The first question asked whether the Sheriff’s Office will team more state-certified mental health clinicians with police officers to help smooth emotionally charged situations involving mental illness or substance use, so some people get counseling instead of jail. Waters said they are working now “to build a stronger response team.”
“We partner very heavily with the Mental Health Resource Center to make sure that we can build that, and we will continue to do that,” Waters said. “There is an entire part of our population that deals with mental illness, and not all of them deserve jail.”
A question from the Northside Coalition asked how and when citizens can review bodycam video of incidents involving officers. Waters said he already shares videos as quickly as he can because “it is important for you to understand that there is nothing to hide.”
“It is on our transparency site. If it’s not on our transparency site, you have the right to do a public records request and get that,” Waters said. “Not only that, when an officer is involved in an incident that rises to a level, whether it’s an officer-involved shooting or an incident of great public concern, I will show it to you.”
The sheriff was asked why he is against police accountability, which he disputed. He said he holds police officers “to a higher standard than most citizens are.” No one hates a bad police officer more than he does, he said.
“We are given a gun and a badge,” Waters said. “We can take someone’s freedom; in extreme situations, we can take someone’s life. If you misbehave in the Sheriff’s Office, you will be dealt with accordingly. That’s my responsibility,”
Other questions dealt with the need for a new jail, what his department is doing about illegal drugs like fentanyl and how they will solve homicides.

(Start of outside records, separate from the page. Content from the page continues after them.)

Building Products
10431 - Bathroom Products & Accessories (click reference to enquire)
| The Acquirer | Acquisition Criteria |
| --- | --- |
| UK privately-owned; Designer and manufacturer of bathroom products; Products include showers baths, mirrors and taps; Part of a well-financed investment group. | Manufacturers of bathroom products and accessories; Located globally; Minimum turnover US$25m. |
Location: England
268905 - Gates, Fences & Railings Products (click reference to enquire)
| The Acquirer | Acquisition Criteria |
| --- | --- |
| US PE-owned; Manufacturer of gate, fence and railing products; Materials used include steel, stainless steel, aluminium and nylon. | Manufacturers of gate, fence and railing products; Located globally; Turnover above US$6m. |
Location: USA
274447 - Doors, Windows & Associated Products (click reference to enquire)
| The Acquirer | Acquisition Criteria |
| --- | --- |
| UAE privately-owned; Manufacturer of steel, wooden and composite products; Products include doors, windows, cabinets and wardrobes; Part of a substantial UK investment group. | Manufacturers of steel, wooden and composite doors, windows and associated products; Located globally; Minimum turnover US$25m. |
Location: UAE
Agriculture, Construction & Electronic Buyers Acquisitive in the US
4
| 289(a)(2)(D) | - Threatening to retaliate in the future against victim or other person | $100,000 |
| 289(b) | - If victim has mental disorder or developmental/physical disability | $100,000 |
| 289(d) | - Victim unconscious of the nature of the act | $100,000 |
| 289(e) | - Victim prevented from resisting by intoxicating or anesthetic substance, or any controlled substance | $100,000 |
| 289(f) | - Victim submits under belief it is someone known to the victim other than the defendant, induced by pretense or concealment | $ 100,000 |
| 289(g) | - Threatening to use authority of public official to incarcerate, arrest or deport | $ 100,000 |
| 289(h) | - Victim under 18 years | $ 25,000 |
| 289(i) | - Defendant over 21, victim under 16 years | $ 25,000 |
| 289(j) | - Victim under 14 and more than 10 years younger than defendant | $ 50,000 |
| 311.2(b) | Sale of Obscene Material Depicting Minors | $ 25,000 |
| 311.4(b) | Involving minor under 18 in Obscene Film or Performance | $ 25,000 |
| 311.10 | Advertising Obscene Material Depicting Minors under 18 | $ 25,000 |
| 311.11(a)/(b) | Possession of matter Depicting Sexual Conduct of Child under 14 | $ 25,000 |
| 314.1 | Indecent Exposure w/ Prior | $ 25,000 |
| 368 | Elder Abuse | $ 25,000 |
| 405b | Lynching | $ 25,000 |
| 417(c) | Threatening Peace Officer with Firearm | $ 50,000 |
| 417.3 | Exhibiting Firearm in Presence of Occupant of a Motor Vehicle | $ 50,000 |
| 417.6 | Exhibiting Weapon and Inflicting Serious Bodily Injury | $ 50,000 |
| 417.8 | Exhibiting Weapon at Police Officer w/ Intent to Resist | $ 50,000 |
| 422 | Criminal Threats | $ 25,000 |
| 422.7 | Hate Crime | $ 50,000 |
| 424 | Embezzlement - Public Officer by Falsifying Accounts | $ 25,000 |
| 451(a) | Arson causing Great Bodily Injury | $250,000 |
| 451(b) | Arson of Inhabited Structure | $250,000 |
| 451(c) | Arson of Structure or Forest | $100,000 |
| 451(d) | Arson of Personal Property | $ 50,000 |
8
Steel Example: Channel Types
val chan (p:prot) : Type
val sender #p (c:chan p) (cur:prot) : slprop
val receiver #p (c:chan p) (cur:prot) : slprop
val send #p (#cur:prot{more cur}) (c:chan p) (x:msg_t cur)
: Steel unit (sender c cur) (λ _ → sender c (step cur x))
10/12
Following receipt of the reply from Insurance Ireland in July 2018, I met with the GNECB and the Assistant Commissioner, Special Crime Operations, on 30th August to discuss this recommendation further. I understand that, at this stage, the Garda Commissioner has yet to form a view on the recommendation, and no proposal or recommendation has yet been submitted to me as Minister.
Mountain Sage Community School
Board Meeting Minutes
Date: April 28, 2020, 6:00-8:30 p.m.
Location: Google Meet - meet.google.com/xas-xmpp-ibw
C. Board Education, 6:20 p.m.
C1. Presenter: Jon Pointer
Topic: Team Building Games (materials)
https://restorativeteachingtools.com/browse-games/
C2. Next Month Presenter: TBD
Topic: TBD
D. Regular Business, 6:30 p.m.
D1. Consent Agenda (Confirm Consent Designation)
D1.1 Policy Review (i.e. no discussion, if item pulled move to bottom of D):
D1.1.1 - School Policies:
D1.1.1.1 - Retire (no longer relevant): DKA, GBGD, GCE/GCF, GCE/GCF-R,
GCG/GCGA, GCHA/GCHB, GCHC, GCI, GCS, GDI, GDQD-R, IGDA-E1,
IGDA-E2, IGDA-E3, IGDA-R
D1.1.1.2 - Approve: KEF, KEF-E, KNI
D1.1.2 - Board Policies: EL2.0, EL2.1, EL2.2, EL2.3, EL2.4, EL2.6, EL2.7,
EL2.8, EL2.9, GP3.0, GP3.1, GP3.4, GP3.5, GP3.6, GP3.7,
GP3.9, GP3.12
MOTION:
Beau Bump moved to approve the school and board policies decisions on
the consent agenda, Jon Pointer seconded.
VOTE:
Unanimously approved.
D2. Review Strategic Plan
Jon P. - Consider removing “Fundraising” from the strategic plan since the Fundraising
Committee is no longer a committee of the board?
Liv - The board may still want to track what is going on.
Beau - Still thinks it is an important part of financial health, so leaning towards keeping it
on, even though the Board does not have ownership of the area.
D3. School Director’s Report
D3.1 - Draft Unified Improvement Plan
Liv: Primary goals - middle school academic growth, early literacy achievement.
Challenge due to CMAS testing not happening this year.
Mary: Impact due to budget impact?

According to Sheriff’s Office data, Jacksonville had 157 total violent deaths in 2022, 136 of them homicides. So far this year, the Sheriff’s Office reports 54 violent deaths, 47 of them homicides.
Also Wednesday, the Sheriff’s Office unveiled a new paint scheme for vehicles — silver paint with white graphics, ditching the familiar white with blue and yellow stripe that has decorated them for decades.
The first two were given to the two officers who transported Officer Malik Daricaud to a hospital after he was critically shot in March.
Current vehicles will retain their white colors. The new colors will be used as vehicles are added to the fleet.